There may be projects that simply do not render at all to the vast majority of mobile devices. A highly qualitative project requiring large amounts of text input is one example. A card-sorting exercise might be another. Therefore, it is both desirable and necessary, at least in the short term, to restrict mobile respondents from entering some surveys and/or survey exercises. This can be achieved in a variety of ways, with the preferred method being automated device detection for incoming respondents.
Invitation modes will need to be reexamined. If SMS is included into the invitation mix, per-messaging fees apply and it will become far more critical to optimize and route panelists appropriately to more closely target quotas. It is much more important to optimize sending times for text messages than e-mail since most phones have an audible alert when the messages arrive.
Mobile recruitment modes
One can take this exercise further. To truly reduce non-response bias from mobile-centric respondents, the panel must also include mobile recruitment modes. This may entail extension of river streaming techniques to mobile Web sites and social media sites, which then entails a change in recruitment strategy, potentially to include downloadable applications (these apps can bias the panel because demographics of phone ownership vary significantly from OS to OS). But undoubtedly surveys may need to interact with mobile applications, gathering data from them, becoming embedded in them and sometimes becoming the app.

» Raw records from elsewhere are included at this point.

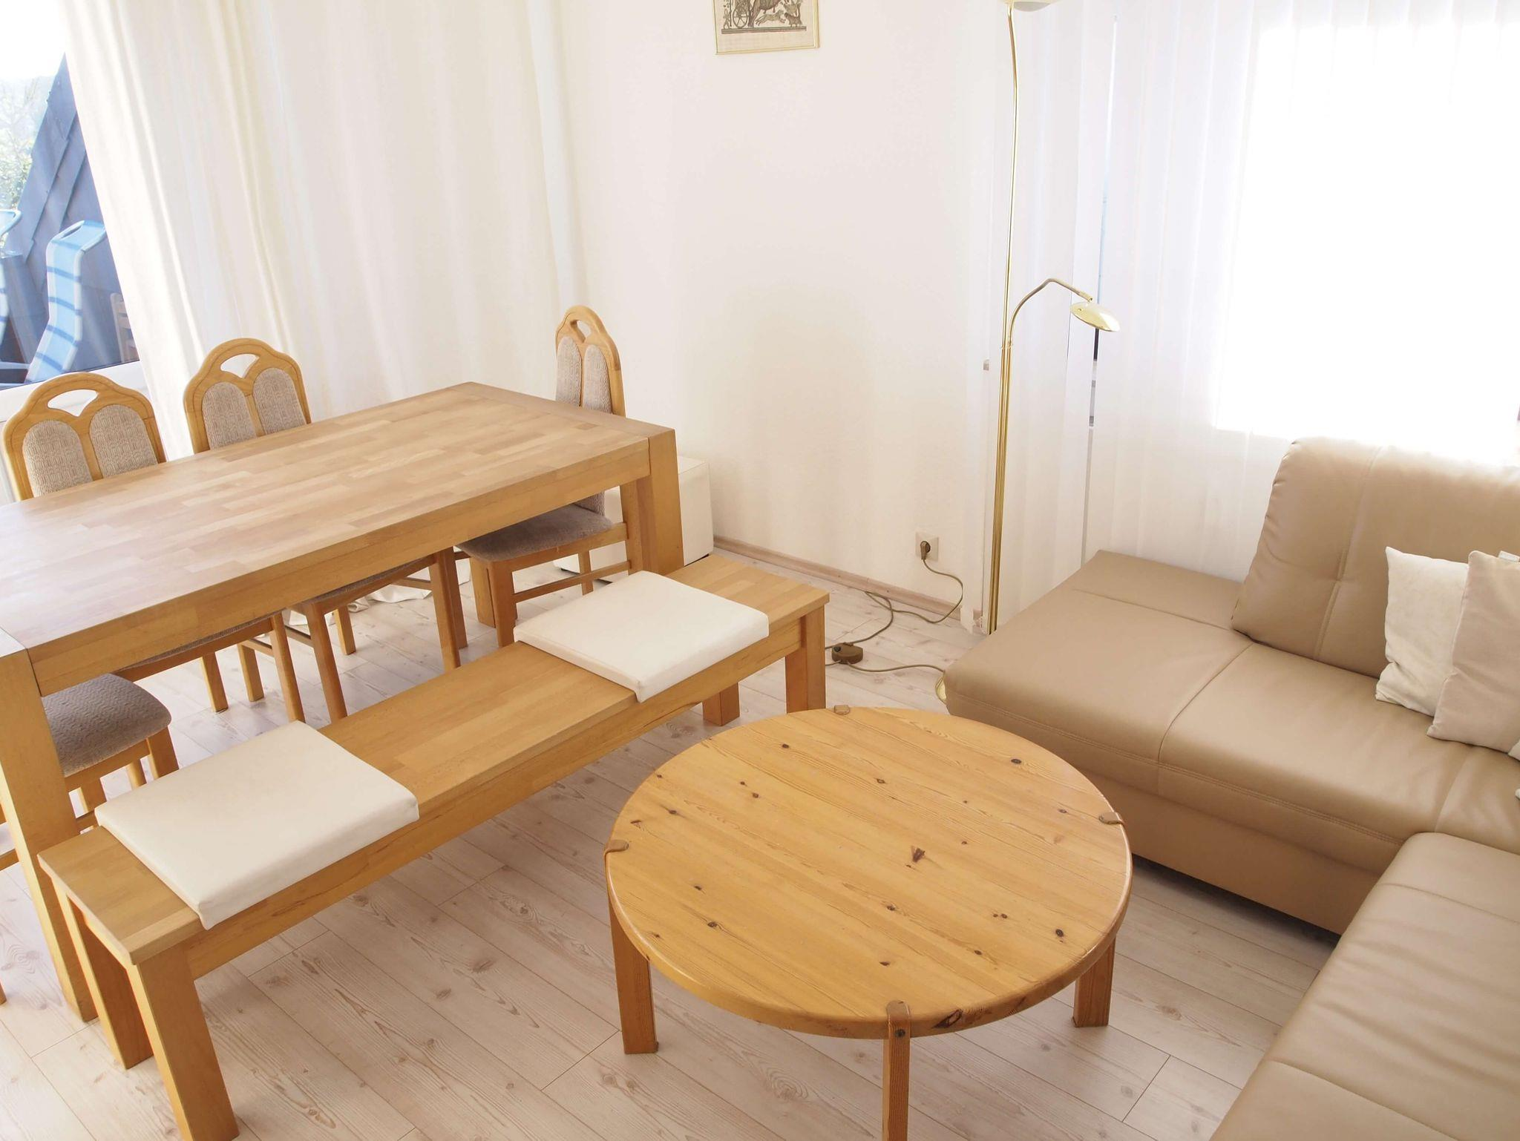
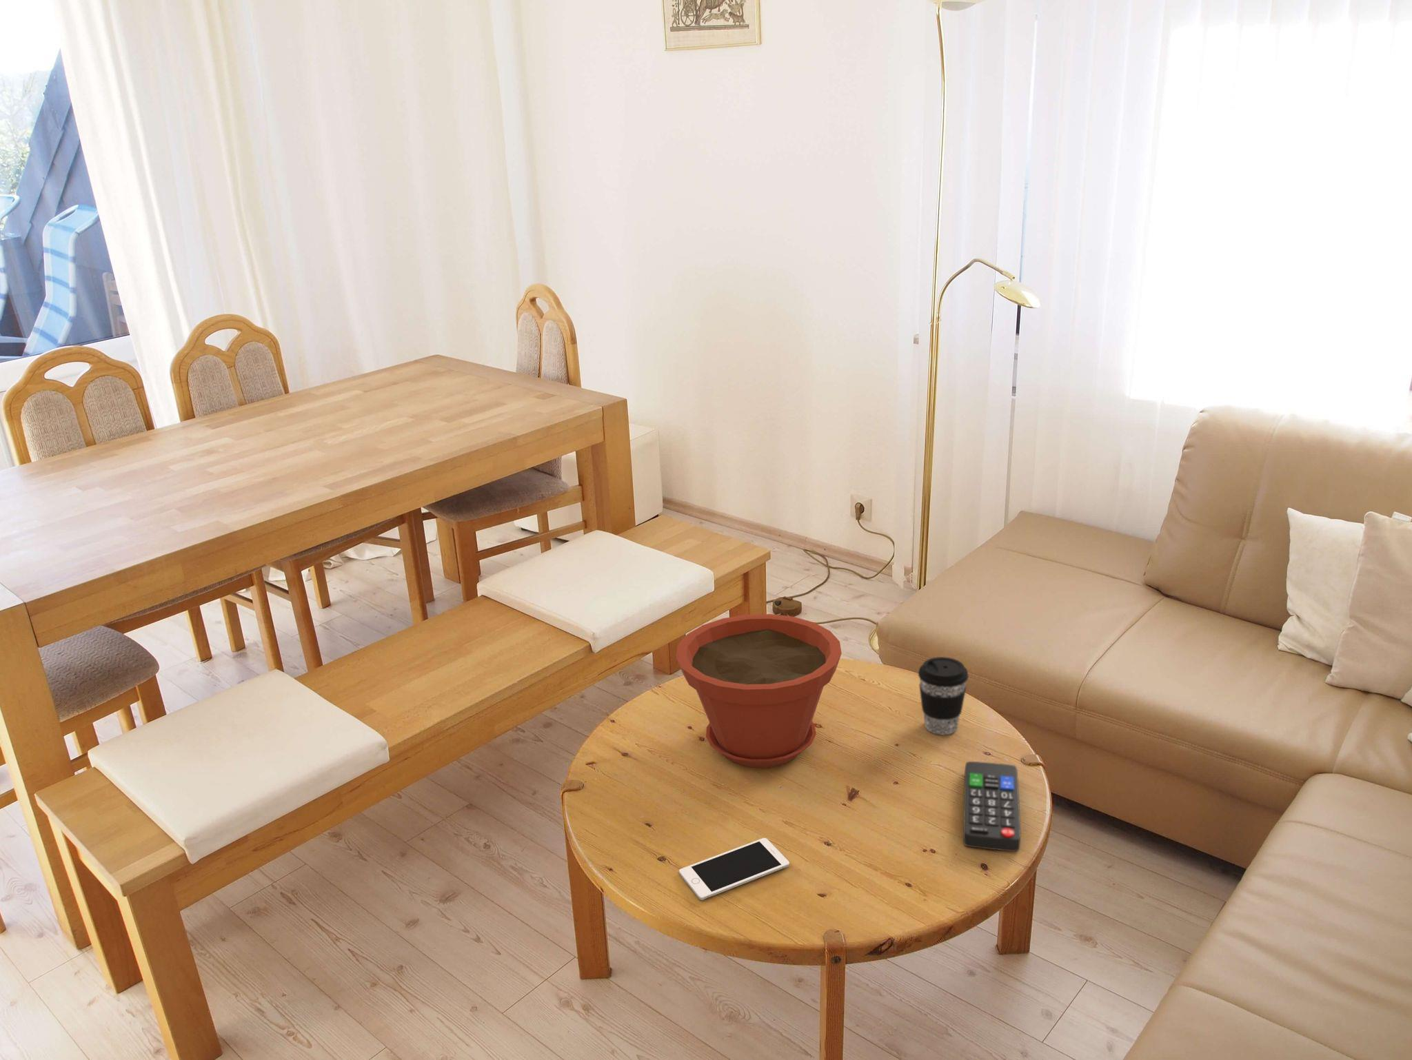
+ plant pot [676,614,843,768]
+ remote control [962,760,1021,852]
+ coffee cup [918,656,970,735]
+ cell phone [678,837,791,901]
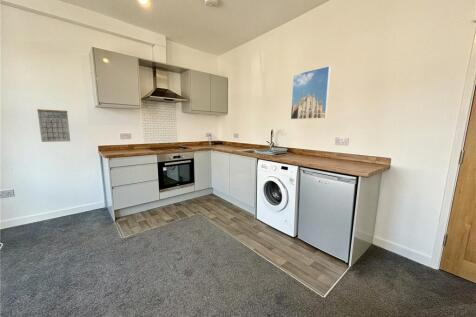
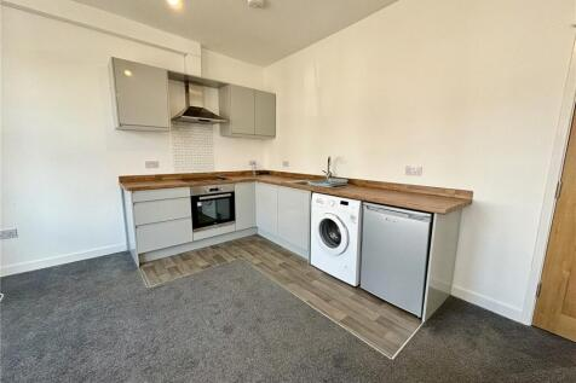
- calendar [36,103,71,143]
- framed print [290,65,332,120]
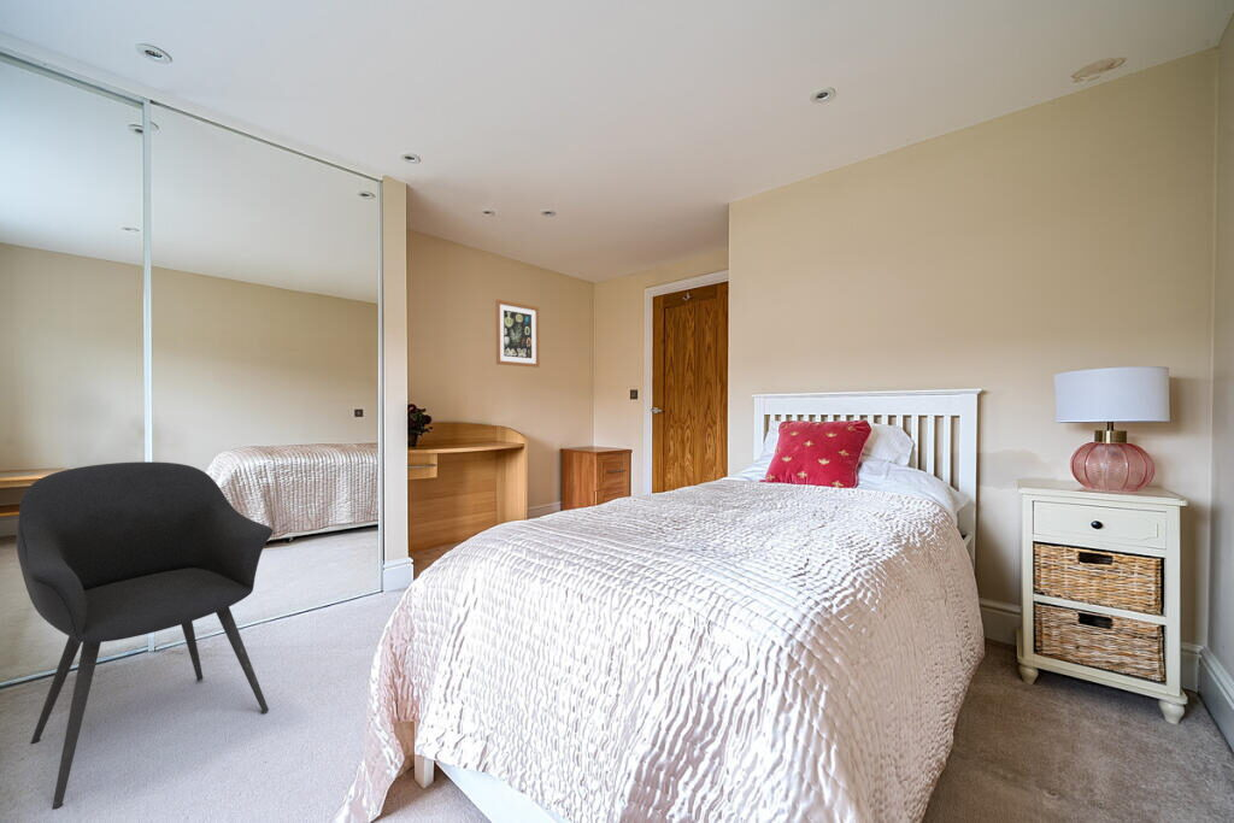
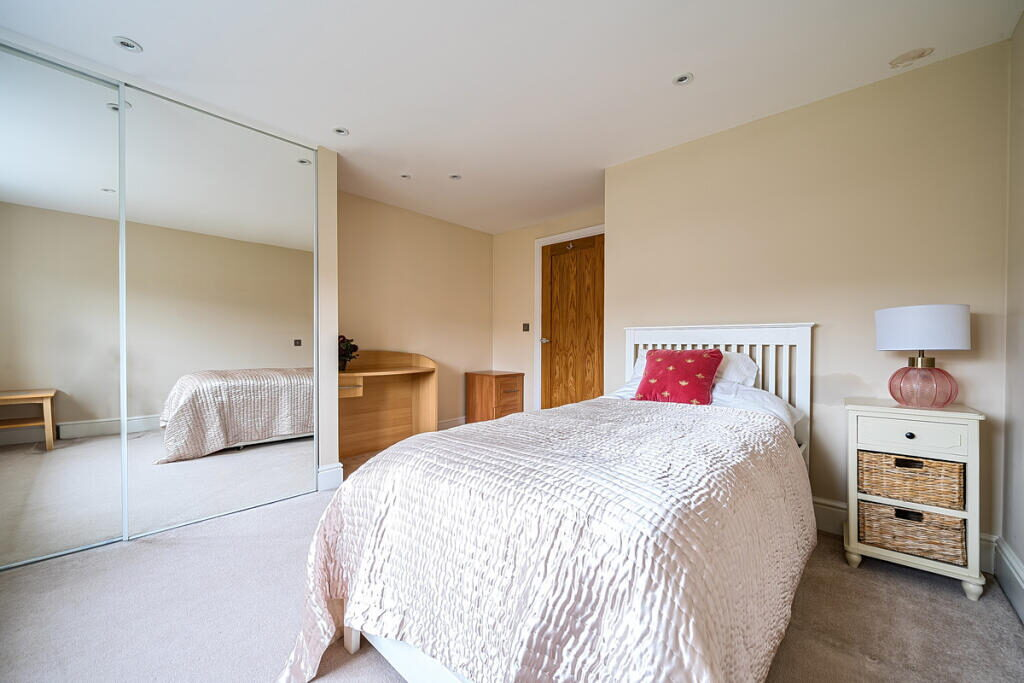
- armchair [16,460,275,811]
- wall art [494,299,541,369]
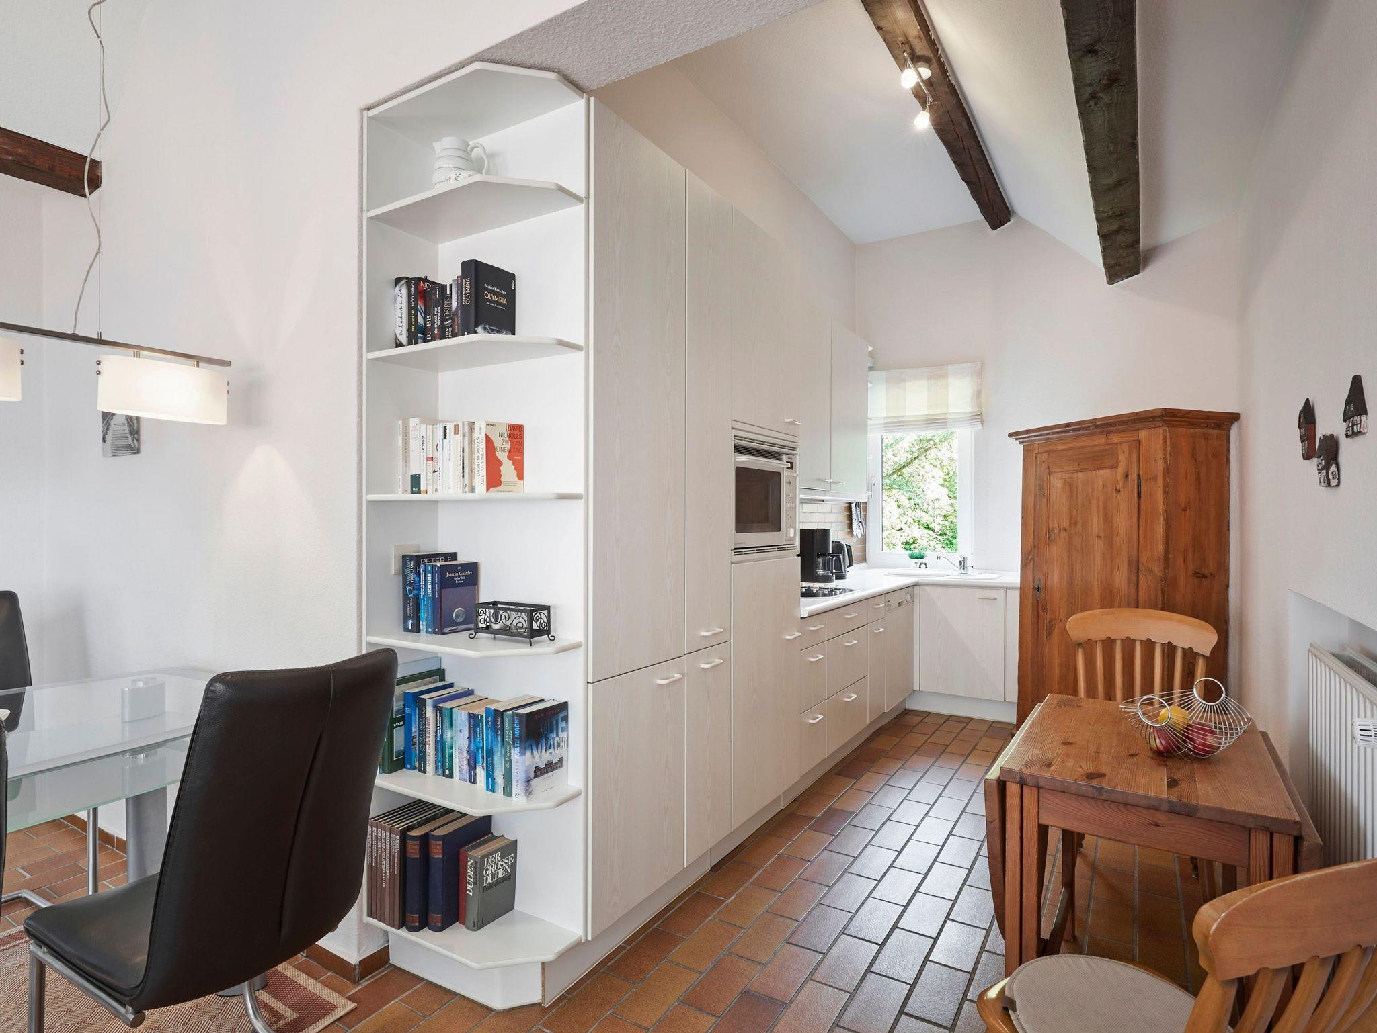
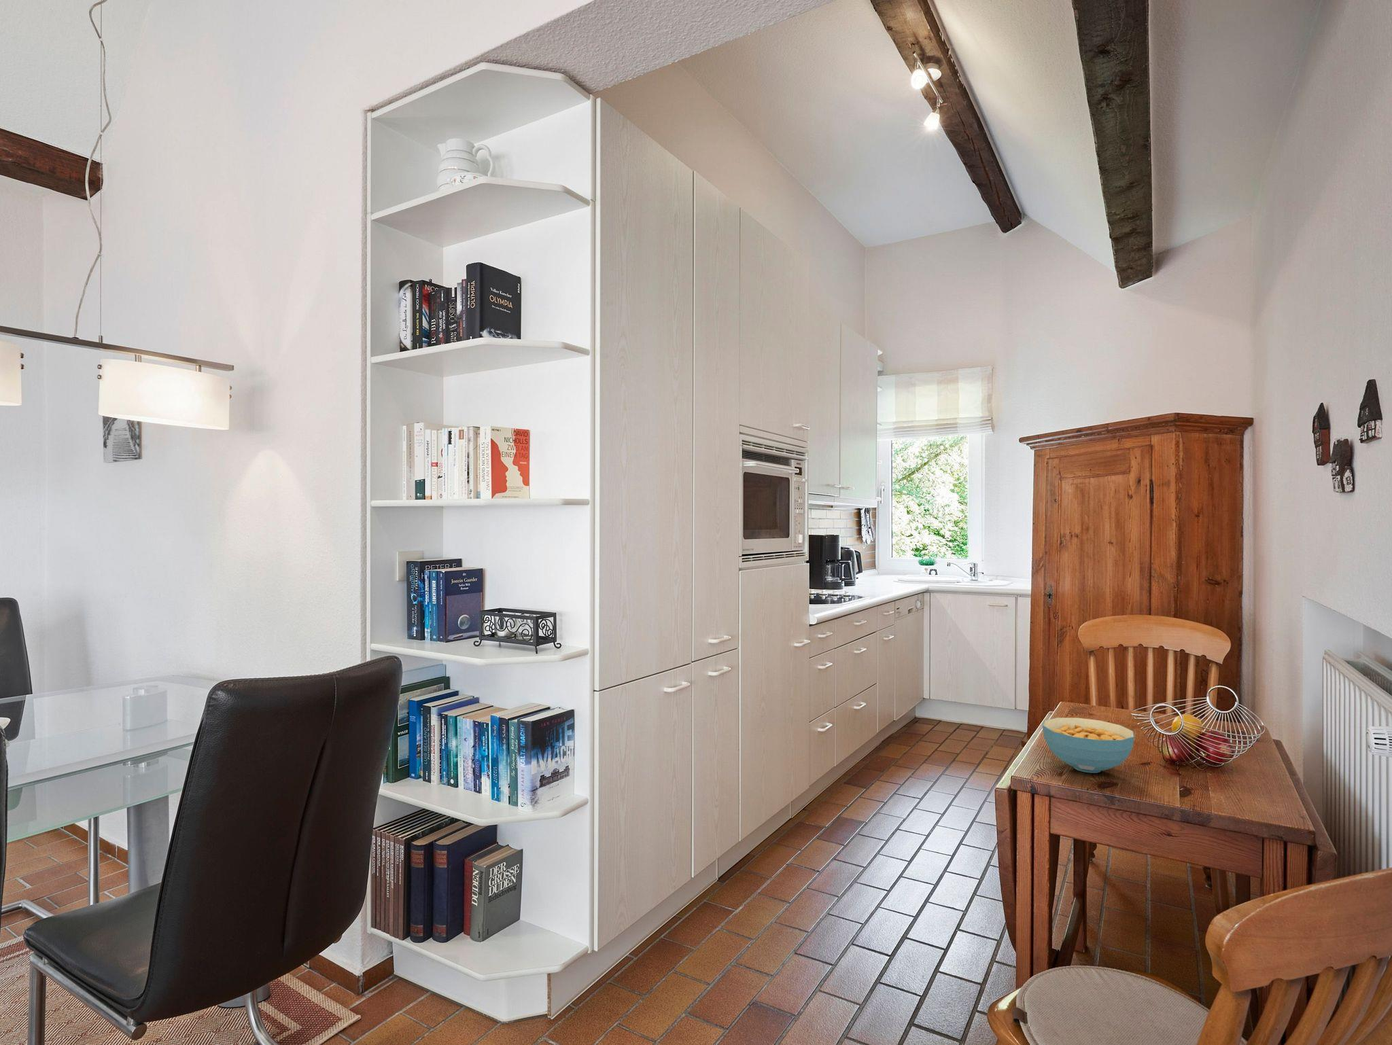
+ cereal bowl [1042,717,1135,774]
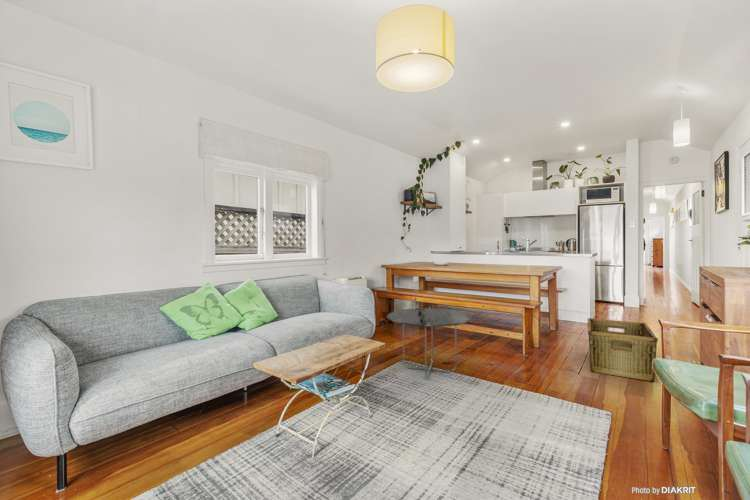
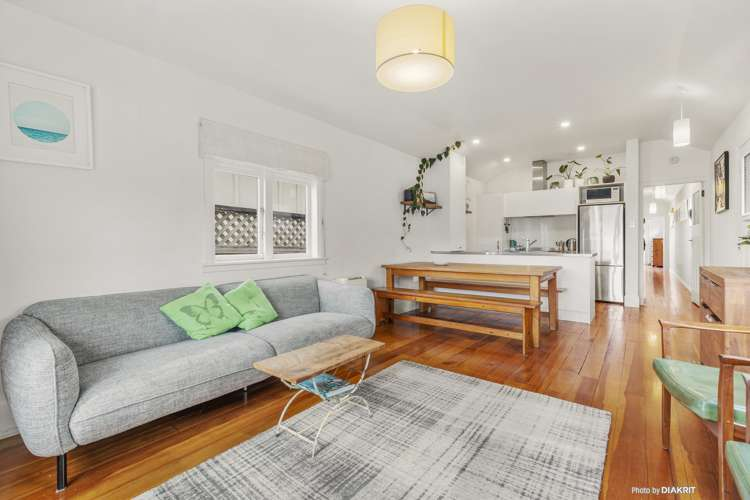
- side table [386,307,473,379]
- hamper [587,317,659,382]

This migration is taking place much more rapidly than one might think. The efforts of Paradigm Sample, Port Washington, N.Y., are a prime example of the recent trend in moving towards a dual-mode (Web and wireless) panel. Paradigm acquired one of the first dedicated smartphone panels in the U.S. with its recent integration of Data Innovation Inc.’s panel assets. What made Data Innovation unique was that members of its panel participated exclusively through their smartphone devices - accessing a mobile panelist Web site to register, update account info, take available surveys, etc. While Paradigm clearly sees potential in continuing to market these smartphone panelists, the same technology has allowed it to better communicate with its traditionally Web based panel. Now any of Paradigm’s IdeaShifters panelists can access either a mobile Web or standard Web portal to participate in the panel. The panelist experience is almost identical, allowing Paradigm to stay connected with its members throughout the day while capturing data closer to the point of impact. Kinesis envisions this continuing as the mobile browsing experience merges more closely with that of traditional Web.
New data
Emerging from all of this comes new data that the market research industry will devour: location-based information, arising from the point of purchase and consumption and potentially linked back to panelist profile and survey data in real time - all via the rapidly expanding emersion of mobile technologies in our daily life. And that ought to create a lot more Thumbpower in motion.